A question about ownership

Hello!

I have a question regarding the rust ownership system. Suppose I have an A struct,

struct A {
       ...
}

and a B struct, which references an A:

strict B<'a> {
       a: &'a A
}

I can create vector of As, xs, and a vector of Bs, ys, like this:

let mut xs = Vec::new();
xs.push(A::new(...));

let mut ys = Vec::new();
ys.push(B::new(&xs[0],...));

vector bs is larger and many Bs use a reference to the same A.

So far so good, but I would like to create a struct C, which holds both
vectors, like this:

struct C {
   xs: Vec<A>,
   ys: Vec<B<?>> // this Bs use As from ys
}

The problem is, I don't know what lifetime to use for B, because it's not
'static, and C should not have any lifetime parameters, because it owns all data.

The pointer structure in this setup looks reasonable: no cycles or mutable refs,
but I can't write code that creates it.

At the moment, I work around the problem by having B hold an Rc<A>, but I
really don't like the solution:

  • It fails to represent the implied ownership model, that C owns all the
    data.

  • As are just "somewhere in the heap", instead of being stored nicely
    side by side in a particular vector.

  • I cannot make my C type sync because of Rc (I can use Arc, but again,
    it looks like a solution to the wrong problem)

So, how can I create such a sturct C, that owns a vector of As and a vector of
A-referencing Bs?

You can use indexes instead of references.

Rust currently doesn't have a way to store references to data on the heap which is owned by a struct in that same struct. I think this is mainly due to not having any way of differentiating data on the stack and on the heap, and it's pretty much unreasonable to reference data on the stack that's stored inside the struct referencing it (because then that struct can never move).

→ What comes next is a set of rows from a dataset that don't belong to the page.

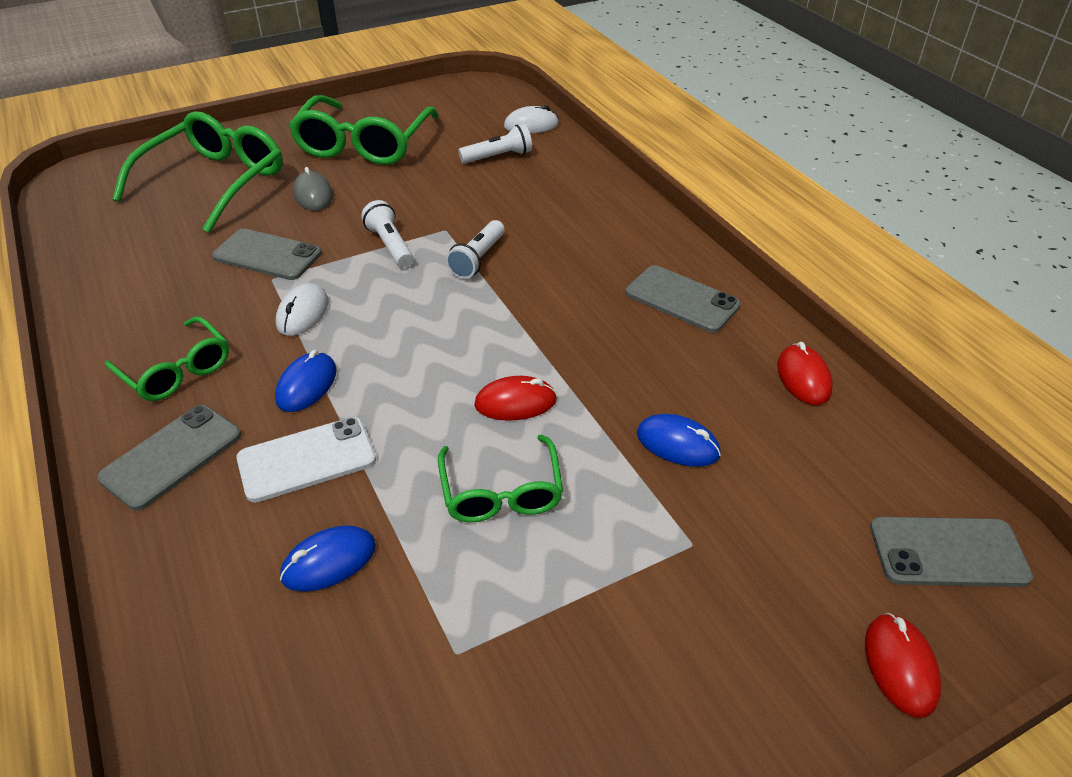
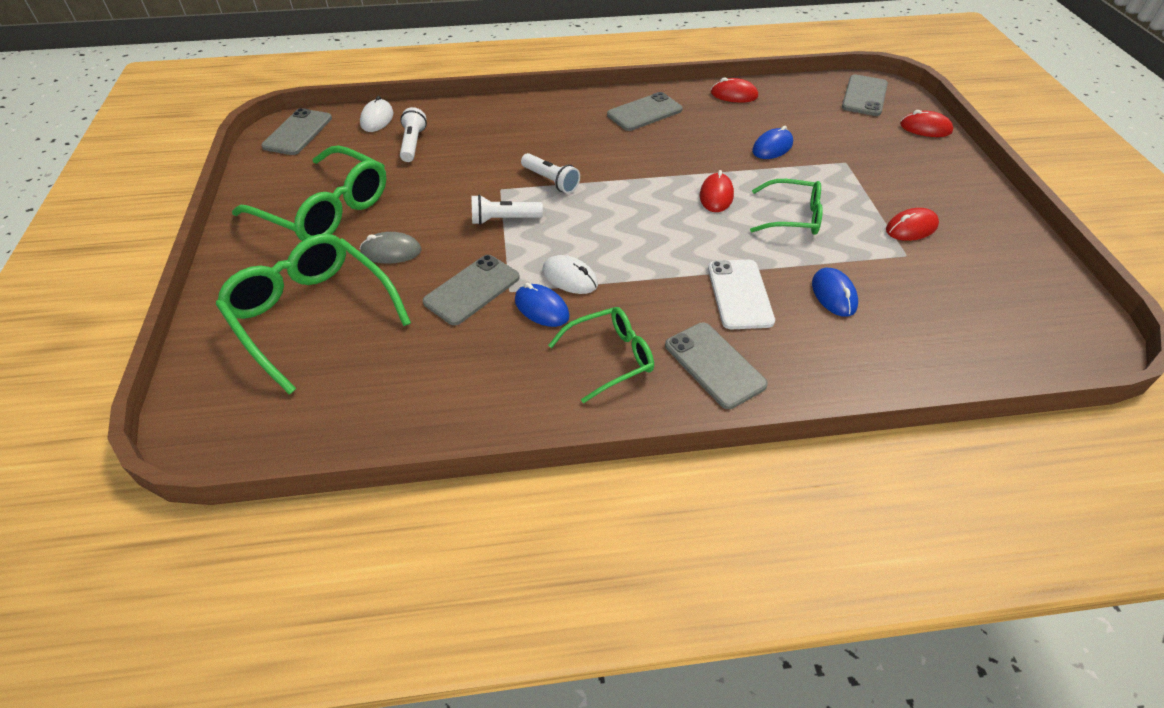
camera: 70 degrees left, 5 degrees up
blue mouse [275,350,337,412] -> blue mouse moved to [515,283,570,327]
none -> grey phone [261,108,332,155]
none -> red mouse [886,208,939,241]

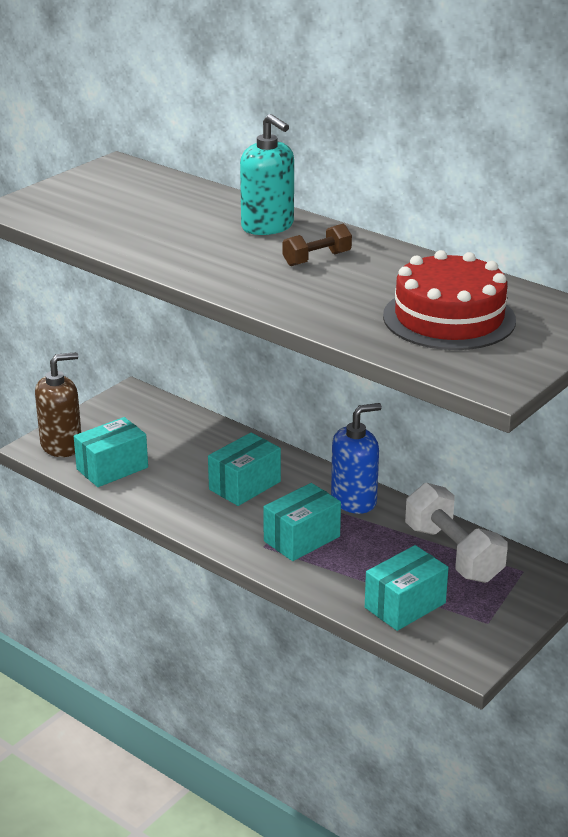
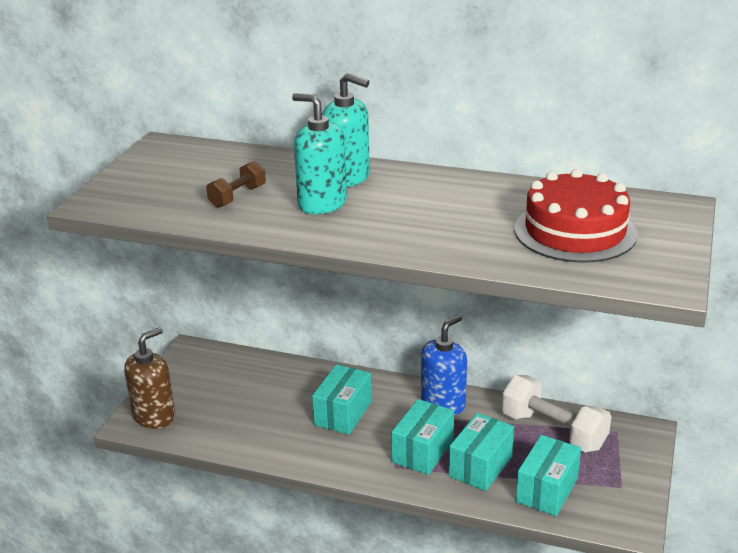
camera: 20 degrees left, 0 degrees up
turquoise box [74,417,148,487] -> turquoise box moved to [449,413,514,491]
brown dumbbell [282,224,352,266] -> brown dumbbell moved to [206,161,266,208]
none -> turquoise soap dispenser [292,93,347,214]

The most viable solution to this currently, as @gkoz stated, is to have B store an index, and to have some way of "reading" the B by using a C.

struct B {
    a: usize
}

struct BView<'a> {
   b: &'a B,
   a: &'a A,
}

impl C {
    fn get_b<'a>(&'a self, index: usize) -> BView<'a> {
        let b = &self.ys[index];
        let a = &self.xs[b.a];

        BView { b: b, a: a }
    }
}

That being said, it is possible to do this kind of using unsafe code, by transmuting the reference to &'static. That is, define B as struct B { &'static A }, and when creating B that is only ever owned by C, use std::mem::transmute to turn the reference from xs into a static reference to store in ys. I remember a thread somewhere about someone doing this safely with String/&'static str, but I can't seem to find it. I would highly recommend using indexes, but this is another viable solution if done carefully.

I suspect it is me.

Edit: I did not manage to quote the topic directly; here is a link.

    let t = Test { id : "foo".to_owned(), val : 42 };
    let mut h : HashMap <&str, Test> = HashMap::new();
    // h.insert(t.id.clone(), t); // works
    let id = t.id.as_str() as *const str;
    unsafe {
        h.insert(&*id, t);
    }

It did work, but I decided to try doing it the Rust way first to see how it goes.

Thanks! At first I thought that storing and index would be awkward, but it turned out quite ergonomic at the end!

I think this is mainly due to not having any way of differentiating data on the stack and on the heap

Nice, now I understand why my initial setup was inexpressible in safe Rust.